The Economist notes
how little has been accomplished by the Arab Spring in Yemen:
On January 21st, the very day Yemen’s vaunted “conference of national
dialogue” completed its ten months of work, assassins struck at two of
its most prominent participants. Ahmed Sharaf el-Din, a lawyer for a
movement representing the Houthis, a disaffected northern group, was
shot dead on his way to the conference. Two hours later, Abdulwahab
al-Ansi, secretary-general of the Islah party, Yemen’s main Islamist
group, was not in his car when it was blown up, but his son was injured
by the blast. These two acts of violence highlighted the country’s
continuing instability.
The conference, which was meant, among other things, to make
recommendations for a new constitution, concluded four months later than
intended. Elections planned for next month have been indefinitely
postponed. Abd Rabbo Mansour Hadi, who in 2012 replaced a longtime
dictator, Ali Abdullah Saleh, looks set to remain president for the
foreseeable future.

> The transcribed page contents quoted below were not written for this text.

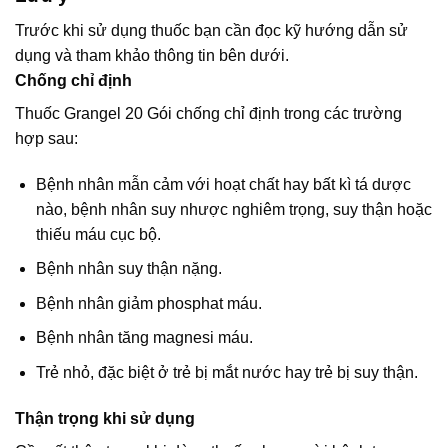
Trước khi sử dụng thuốc bạn cần đọc kỹ hướng dẫn sử
dụng và tham khảo thông tin bên dưới.
Chống chỉ định
Thuốc Grangel 20 Gói chống chỉ định trong các trường
hợp sau:
Bệnh nhân mẫn cảm với hoạt chất hay bất kì tá dược
nào, bệnh nhân suy nhược nghiêm trọng, suy thận hoặc
thiếu máu cục bộ.
Bệnh nhân suy thận nặng.
Bệnh nhân giảm phosphat máu.
Bệnh nhân tăng magnesi máu.
Trẻ nhỏ, đặc biệt ở trẻ bị mắt nước hay trẻ bị suy thận.
Thận trọng khi sử dụng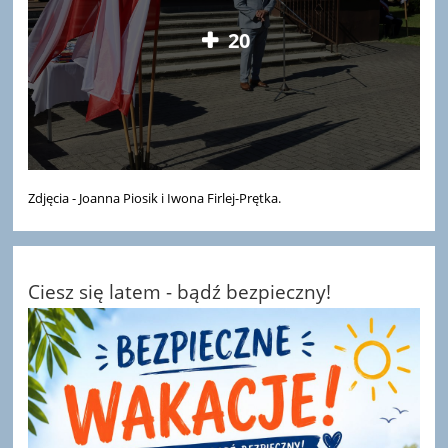
20
Zdjęcia - Joanna Piosik i Iwona Firlej-Prętka.
Ciesz się latem - bądź bezpieczny!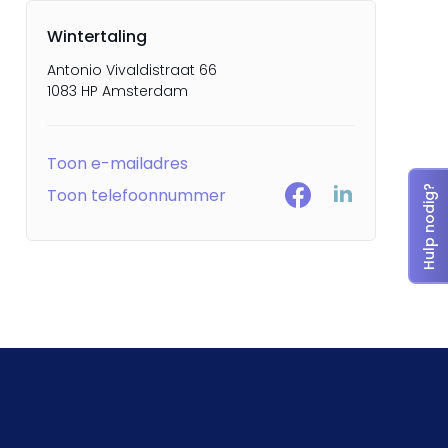
Wintertaling
Antonio Vivaldistraat 66
1083 HP Amsterdam
Toon e-mailadres
Hulp nodig?
Toon telefoonnummer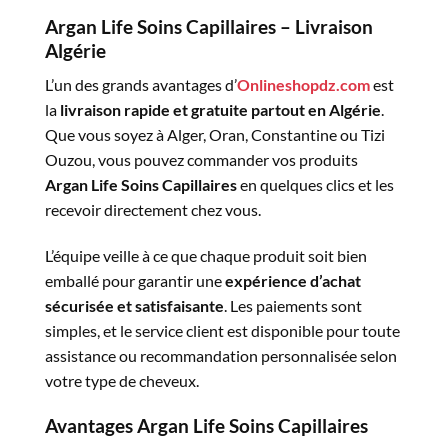
Argan Life Soins Capillaires – Livraison
Algérie
L’un des grands avantages d’
Onlineshopdz.com
est
la
livraison rapide et gratuite partout en Algérie
.
Que vous soyez à Alger, Oran, Constantine ou Tizi
Ouzou, vous pouvez commander vos produits
Argan Life Soins Capillaires
en quelques clics et les
recevoir directement chez vous.
L’équipe veille à ce que chaque produit soit bien
emballé pour garantir une
expérience d’achat
sécurisée et satisfaisante
. Les paiements sont
simples, et le service client est disponible pour toute
assistance ou recommandation personnalisée selon
votre type de cheveux.
Avantages Argan Life Soins Capillaires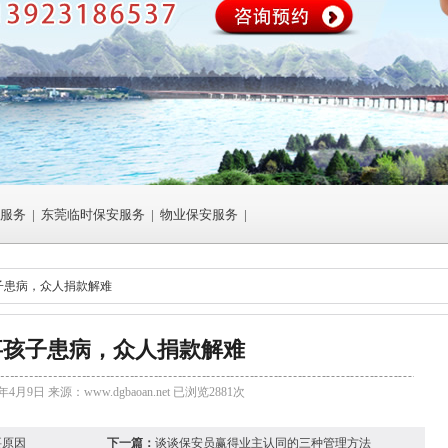
服务
|
东莞临时保安服务
|
物业保安服务
|
子患病，众人捐款解难
事孩子患病，众人捐款解难
年4月9日 来源：
www.dgbaoan.net
已浏览2881次
要原因
下一篇：
谈谈保安员赢得业主认同的三种管理方法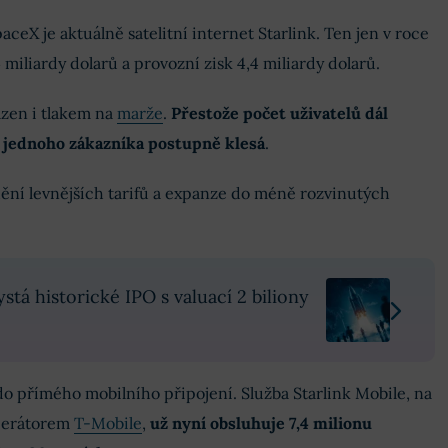
eX je aktuálně satelitní internet Starlink. Ten jen v roce
 miliardy dolarů a provozní zisk 4,4 miliardy dolarů.
ázen i tlakem na
marže
.
Přestože počet uživatelů dál
 jednoho zákazníka postupně klesá
.
ní levnějších tarifů a expanze do méně rozvinutých
tá historické IPO s valuací 2 biliony
o přímého mobilního připojení. Služba Starlink Mobile, na
operátorem
T-Mobile
,
už nyní obsluhuje 7,4 milionu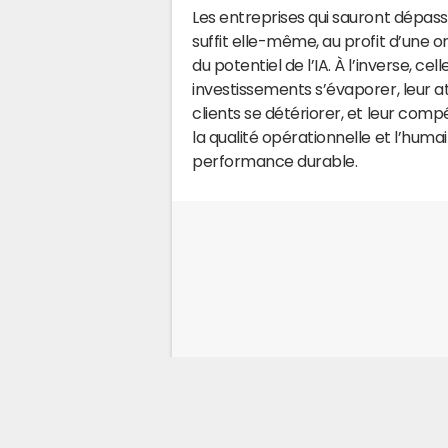
Les entreprises qui sauront dépass
suffit elle-même, au profit d’une o
du potentiel de l’IA. À l’inverse, ce
investissements s’évaporer, leur at
clients se détériorer, et leur comp
la qualité opérationnelle et l’huma
performance durable.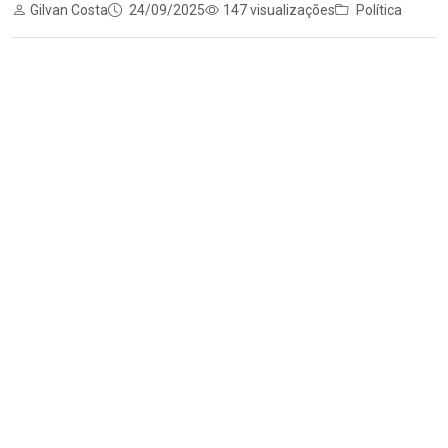
Gilvan Costa
24/09/2025
147 visualizações
Política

Members of the parliament formed a decade ago seem
likely to keep their seats. In theory, a new constitution is the new
priority. But stopping the present wave of violence is what people want
most urgently.
Hadi, as many will remember, was simply Saleh's vice president, though he was from the former South Yemen rather than the north like Saleh and on the opposide side of the country's civil war. Many believe Saleh continues to exercise power from exile behind the scenes through the Yemeni shadow state.